======== Records for this task

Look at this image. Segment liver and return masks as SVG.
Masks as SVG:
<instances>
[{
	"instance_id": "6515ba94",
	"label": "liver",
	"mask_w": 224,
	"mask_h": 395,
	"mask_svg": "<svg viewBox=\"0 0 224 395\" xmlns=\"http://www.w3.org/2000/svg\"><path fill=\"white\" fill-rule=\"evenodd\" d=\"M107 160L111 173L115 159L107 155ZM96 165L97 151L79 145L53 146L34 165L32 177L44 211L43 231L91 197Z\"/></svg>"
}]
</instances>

================

Problem description:
Reproduce every one of the records above verbatim, preserving each line unchanged.

In response:
Look at this image. Segment liver and return masks as SVG.
Masks as SVG:
<instances>
[{
	"instance_id": "6515ba94",
	"label": "liver",
	"mask_w": 224,
	"mask_h": 395,
	"mask_svg": "<svg viewBox=\"0 0 224 395\" xmlns=\"http://www.w3.org/2000/svg\"><path fill=\"white\" fill-rule=\"evenodd\" d=\"M107 160L111 173L115 159L107 155ZM96 165L97 151L79 145L53 146L34 165L32 177L44 211L43 231L91 197Z\"/></svg>"
}]
</instances>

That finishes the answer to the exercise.